High level overview of a machine learning project in 10 steps
I wrote this post in order to clarify what a typical machine learning project framework could look like. I wanted a high level overview roadmap that I could use to guide me through (almost) any new project, step by step. It is based on online content (mostly from Andrew Ng’s courses) and work related experiences. It is also a draft in a way, as I intend to refine it as I get more projects done.
Step 1: Define the project objective and the business key performance metrics
First thing first, we need to understand the business objectives. In the mean time, it is a good practice to get some expert’s input (ideally, someone from the business) to understand which features may be important. Those features will be precious as it will give you ideas on the best way to start the exploration data analysis (EDA).
Metric you should get from the business (or approved by them):
- The business end goal metric. For instance: users conversion rate from an email marketing campaign.
- The baseline to beat. For instance: past marketing campaign results or human level performance.
- What your model should predict: Define the class label 1 and 0 for a classification project (or the numerical feature to predict for a regression project).
It is a good habit to constantly remind yourself as the project evolves to get your model as closely aligned as possible with the business end goal.
Step 2: Data acquisition and EDA
Start by reviewing the available databases and their related tables, then start an EDA and write SQL queries. The goal is to discover a set of features to use for modeling while getting used to the data.
To guide you in the EDA, you can use a hypothesis approach:
- Write down what your hypotheses about the class label 1 are (in a classification example), then write the related SQL queries and check the data to confirm your thoughts.
- While exploring the data, new ideas and hypotheses will come to your mind so iterate until you have a good sense of the data. By the end of this process, you should have a set of features that you believe may be useful for prediction.
As you start to accumulate data, SQL codes and other scripts, be sure to keep your folders and files well organized. I have been using the system described in this Toward Data Science article and it works quite well.
Step 3: Data set creation
Create a small data set by merging your SQL queries and use quick feature engineering fixes to have the data set ready in a short amount of time.
Step 4: Quick modeling
Choose your model performance metric (F1 score, Brier score, etc.). It is good practice to use a single metric as it will help you to take decision when comparing model performances. Then, get your hands dirty and start modeling:
- Try several models with a rough grid search to be tested on a small data set. Note that the data set is the same for each model.
- Usually, try around 4–5 models, mixing linear, non linear and ensemble models. Some of those models should be of the white boxes type in order to help you interpret what is happening.

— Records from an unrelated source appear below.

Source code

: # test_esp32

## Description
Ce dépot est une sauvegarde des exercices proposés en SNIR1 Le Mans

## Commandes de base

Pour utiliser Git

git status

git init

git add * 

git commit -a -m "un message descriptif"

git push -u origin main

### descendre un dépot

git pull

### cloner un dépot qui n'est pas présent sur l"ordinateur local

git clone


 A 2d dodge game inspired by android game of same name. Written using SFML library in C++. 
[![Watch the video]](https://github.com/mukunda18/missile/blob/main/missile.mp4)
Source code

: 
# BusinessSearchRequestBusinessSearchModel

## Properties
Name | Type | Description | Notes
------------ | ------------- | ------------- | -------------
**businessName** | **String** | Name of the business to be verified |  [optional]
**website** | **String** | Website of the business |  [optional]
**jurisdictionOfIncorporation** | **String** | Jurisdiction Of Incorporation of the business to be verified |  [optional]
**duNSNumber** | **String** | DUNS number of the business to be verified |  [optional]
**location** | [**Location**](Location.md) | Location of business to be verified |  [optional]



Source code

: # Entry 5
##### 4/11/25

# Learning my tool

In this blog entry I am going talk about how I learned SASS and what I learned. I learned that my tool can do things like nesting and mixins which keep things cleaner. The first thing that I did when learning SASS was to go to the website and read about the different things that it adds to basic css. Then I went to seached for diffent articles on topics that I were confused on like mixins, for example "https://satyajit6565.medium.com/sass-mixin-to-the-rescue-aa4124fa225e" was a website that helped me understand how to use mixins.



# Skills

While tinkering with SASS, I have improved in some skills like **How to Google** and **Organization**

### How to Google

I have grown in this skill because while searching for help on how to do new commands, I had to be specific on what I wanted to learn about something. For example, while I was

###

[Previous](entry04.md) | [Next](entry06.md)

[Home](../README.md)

- Each model has its own grid search. Grid search should be small, so do not test too many values. Ideally, it should take one hour or less to execute a model on all the grid search possibilities you selected.
- Using cross validation, pick the top 2–3 models with their related best parameters. Check if your models tend to suffer from high bias or high variance by comparing the CV train and test performance’s results
Step 5: Error analysis
Error analysis applied to machine learning is well explained by Andrew Ng, whether on Coursera or in the Machine Learning Yearning book. The below method largely comes from his work, so be sure to check his content to have a better and deeper understanding of this key step.

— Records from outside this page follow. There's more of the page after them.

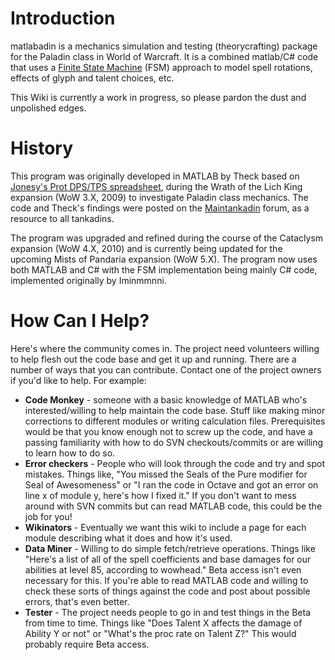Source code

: # Introduction #

matlabadin is a mechanics simulation and testing (theorycrafting) package for the Paladin class in World of Warcraft. It is a combined matlab/C# code that uses a [Finite State Machine](http://en.wikipedia.org/wiki/Finite-state_machine) (FSM) approach to model spell rotations, effects of glyph and talent choices, etc.

This Wiki is currently a work in progress, so please pardon the dust and unpolished edges.

# History #

This program was originally developed in MATLAB by Theck based on [Jonesy's Prot DPS/TPS spreadsheet](http://www.failsafedesign.com/maintankadin/viewtopic.php?t=20085), during the Wrath of the Lich King expansion (WoW 3.X, 2009) to investigate Paladin class mechanics. The code and Theck's findings were posted on the [Maintankadin](http://maintankadin.failsafedesign.com/forum/) forum, as a resource to all tankadins.

The program was upgraded and refined during the course of the Cataclysm expansion (WoW 4.X, 2010) and is currently being updated for the upcoming Mists of Pandaria expansion (WoW 5.X). The program now uses both MATLAB and C# with the FSM implementation being mainly C# code, implemented originally by Iminmmnni.

# How Can I Help? #
Here's where the community comes in. The project need volunteers willing to help flesh out the code base and get it up and running. There are a number of ways that you can contribute. Contact one of the project owners if you'd like to help. For example:
  * **Code Monkey** - someone with a basic knowledge of MATLAB who's interested/willing to help maintain the code base. Stuff like making minor corrections to different modules or writing calculation files. Prerequisites would be that you know enough not to screw up the code, and have a passing familiarity with how to do SVN checkouts/commits or are willing to learn how to do so.
  * **Error checkers** - People who will look through the code and try and spot mistakes. Things like, "You missed the Seals of the Pure modifier for Seal of Awesomeness" or "I ran the code in Octave and got an error on line x of module y, here's how I fixed it." If you don't want to mess around with SVN commits but can read MATLAB code, this could be the job for you!
  * **Wikinators** - Eventually we want this wiki to include a page for each module describing what it does and how it's used.
  * **Data Miner** - Willing to do simple fetch/retrieve operations. Things like "Here's a list of all of the spell coefficients and base damages for our abilities at level 85, according to wowhead." Beta access isn't even necessary for this. If you're able to read MATLAB code and willing to check these sorts of things against the code and post about possible errors, that's even better.
  * **Tester** - The project needs people to go in and test things in the Beta from time to time. Things like "Does Talent X affects the damage of Ability Y or not" or "What's the proc rate on Talent Z?" This would probably require Beta access.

Start an error analysis by selecting 100 random cases where your algorithm did wrong predictions (among some of the worst cases FP / FN). The error analysis is based on the model which gave you the best result. Among those 100 cases, search manually any systematic trend on where and why your model was wrong.
Based on the error analysis you just did and the bias variance issue your model may suffer from, decide how you will improve the model (create new features, etc…) and take action. Note that after doing CV and error analysis, you will have to do CV again with the same seed to check if your actions worked. There is a risk of overfitting at some point.

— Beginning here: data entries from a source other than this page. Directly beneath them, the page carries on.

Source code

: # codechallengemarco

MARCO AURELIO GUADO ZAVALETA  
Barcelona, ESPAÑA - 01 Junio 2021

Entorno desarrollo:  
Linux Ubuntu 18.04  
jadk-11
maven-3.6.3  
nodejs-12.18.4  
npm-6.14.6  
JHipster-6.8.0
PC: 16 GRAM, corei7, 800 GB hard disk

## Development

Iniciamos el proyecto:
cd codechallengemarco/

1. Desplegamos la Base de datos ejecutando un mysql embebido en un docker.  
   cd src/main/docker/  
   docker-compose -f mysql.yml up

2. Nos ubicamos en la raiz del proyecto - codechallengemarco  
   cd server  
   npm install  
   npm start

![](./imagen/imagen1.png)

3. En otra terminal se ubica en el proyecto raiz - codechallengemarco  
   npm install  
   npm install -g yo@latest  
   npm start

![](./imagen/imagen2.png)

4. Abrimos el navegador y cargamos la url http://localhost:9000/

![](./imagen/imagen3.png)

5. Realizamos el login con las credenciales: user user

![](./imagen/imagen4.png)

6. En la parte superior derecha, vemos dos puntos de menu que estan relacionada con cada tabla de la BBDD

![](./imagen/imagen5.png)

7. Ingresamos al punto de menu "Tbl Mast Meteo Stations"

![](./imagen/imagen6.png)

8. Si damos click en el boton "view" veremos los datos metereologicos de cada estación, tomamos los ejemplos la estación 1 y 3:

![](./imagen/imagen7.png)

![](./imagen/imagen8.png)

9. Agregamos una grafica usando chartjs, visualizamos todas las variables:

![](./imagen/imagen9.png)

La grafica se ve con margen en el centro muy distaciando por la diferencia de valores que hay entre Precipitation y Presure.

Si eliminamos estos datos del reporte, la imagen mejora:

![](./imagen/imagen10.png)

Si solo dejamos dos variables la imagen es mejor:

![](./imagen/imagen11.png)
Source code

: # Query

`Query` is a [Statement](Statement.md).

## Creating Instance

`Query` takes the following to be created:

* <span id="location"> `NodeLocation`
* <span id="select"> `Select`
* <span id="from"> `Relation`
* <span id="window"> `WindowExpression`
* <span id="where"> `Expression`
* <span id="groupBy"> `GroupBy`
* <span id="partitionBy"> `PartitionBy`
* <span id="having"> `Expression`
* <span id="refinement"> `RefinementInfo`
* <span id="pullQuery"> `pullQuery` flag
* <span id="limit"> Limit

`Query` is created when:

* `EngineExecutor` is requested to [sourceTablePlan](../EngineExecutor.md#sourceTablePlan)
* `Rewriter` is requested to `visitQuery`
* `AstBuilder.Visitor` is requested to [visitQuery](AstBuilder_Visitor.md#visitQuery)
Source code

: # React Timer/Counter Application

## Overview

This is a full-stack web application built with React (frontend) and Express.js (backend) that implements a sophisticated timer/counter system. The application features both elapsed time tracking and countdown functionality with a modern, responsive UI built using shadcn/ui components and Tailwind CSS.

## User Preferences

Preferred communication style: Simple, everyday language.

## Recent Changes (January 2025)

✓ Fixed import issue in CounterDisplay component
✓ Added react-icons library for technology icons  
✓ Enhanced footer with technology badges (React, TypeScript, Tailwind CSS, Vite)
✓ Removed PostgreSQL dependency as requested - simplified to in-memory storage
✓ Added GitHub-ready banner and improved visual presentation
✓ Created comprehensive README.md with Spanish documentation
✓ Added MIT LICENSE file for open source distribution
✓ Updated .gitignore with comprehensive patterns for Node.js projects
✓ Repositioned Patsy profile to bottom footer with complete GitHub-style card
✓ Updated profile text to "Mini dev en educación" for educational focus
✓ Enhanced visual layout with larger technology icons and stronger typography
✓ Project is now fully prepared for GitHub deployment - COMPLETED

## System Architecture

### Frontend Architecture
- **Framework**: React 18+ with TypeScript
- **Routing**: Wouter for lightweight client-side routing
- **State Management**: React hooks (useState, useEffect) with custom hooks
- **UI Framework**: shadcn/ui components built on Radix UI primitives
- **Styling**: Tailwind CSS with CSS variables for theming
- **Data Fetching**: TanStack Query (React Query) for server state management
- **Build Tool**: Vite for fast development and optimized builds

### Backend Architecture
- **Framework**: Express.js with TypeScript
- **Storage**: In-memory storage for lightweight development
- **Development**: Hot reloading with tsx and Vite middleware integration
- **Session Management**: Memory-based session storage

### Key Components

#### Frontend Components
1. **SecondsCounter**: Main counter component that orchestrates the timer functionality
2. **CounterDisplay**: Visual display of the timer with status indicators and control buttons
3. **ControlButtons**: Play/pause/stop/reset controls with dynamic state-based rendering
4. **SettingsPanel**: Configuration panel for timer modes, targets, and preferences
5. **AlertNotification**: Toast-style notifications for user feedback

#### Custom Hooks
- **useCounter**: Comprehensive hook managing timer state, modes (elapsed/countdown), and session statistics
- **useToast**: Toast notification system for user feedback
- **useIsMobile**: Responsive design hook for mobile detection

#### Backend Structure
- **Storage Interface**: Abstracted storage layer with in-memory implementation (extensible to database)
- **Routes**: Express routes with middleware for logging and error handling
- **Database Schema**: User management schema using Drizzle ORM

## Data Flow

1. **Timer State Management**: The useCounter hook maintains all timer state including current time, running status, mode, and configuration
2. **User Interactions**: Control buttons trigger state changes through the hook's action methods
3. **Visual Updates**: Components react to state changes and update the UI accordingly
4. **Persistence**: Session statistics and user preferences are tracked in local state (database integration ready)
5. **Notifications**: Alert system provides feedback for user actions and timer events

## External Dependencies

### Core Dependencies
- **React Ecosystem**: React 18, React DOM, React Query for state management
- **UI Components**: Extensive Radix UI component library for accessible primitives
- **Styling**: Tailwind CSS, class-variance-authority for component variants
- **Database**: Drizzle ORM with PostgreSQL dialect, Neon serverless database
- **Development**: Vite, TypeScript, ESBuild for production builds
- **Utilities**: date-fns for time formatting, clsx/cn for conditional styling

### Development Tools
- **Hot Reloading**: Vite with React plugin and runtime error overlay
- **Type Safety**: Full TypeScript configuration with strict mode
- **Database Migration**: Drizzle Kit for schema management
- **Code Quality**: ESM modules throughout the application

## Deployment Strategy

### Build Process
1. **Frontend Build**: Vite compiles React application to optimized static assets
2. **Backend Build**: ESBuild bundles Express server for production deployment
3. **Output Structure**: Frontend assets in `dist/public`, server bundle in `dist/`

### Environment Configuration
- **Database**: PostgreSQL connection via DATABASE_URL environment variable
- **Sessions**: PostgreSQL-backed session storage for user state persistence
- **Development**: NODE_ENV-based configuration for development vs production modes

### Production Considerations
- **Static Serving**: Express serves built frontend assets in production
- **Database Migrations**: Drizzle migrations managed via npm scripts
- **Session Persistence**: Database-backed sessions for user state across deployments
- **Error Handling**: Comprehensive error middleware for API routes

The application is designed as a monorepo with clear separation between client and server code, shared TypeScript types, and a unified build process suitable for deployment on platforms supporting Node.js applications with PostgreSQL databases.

Recall the following actions on how to address any bias and variance issue (source: Machine Learning Yearning).
Techniques to reduce avoiding bias:
- Increase the model size.
- Modify input features based on insights from error analysis.
- Reduce or eliminate regularization (L2 regularization, L1 regularization, dropout).
- Modify model architecture (such as neural network architecture).
Techniques to reduce variance:
- Add more training data.
- Add regularization (L2 regularization, L1 regularization, dropout).
- Add early stopping (i.e., stop gradient descent early, based on dev set error).
- Feature selection to decrease number/type of input feature.
- Decrease the model size.
Step 6: Select a larger data set
Pretty self explanatory!
Step 7: Feature Engineering
This is probably the most important step, so be sure to spend some time on this!
Step 8: Feature Selection
Feature selection can be done through techniques such as feature importance, lasso or step forward. Depending on the algorithm used, you can skip this step as your modeling function will take care of it.
Step 9: Tuning
It is now time to tune your model(s), expanding the range that you already tested with the grid searches from step 4.
Tuning the model can be time consuming for sometimes a small (~5%) accuracy boost. Depending on your work environment and project, spending precious hours on tuning is not always the best course of action. Instead, focusing on feature engineering and testing various models can be the best way to spend your time.
Step 10: Iterate
It is never completely over, so do a new error analysis to understand where your model was wrong and iterate as the project progresses!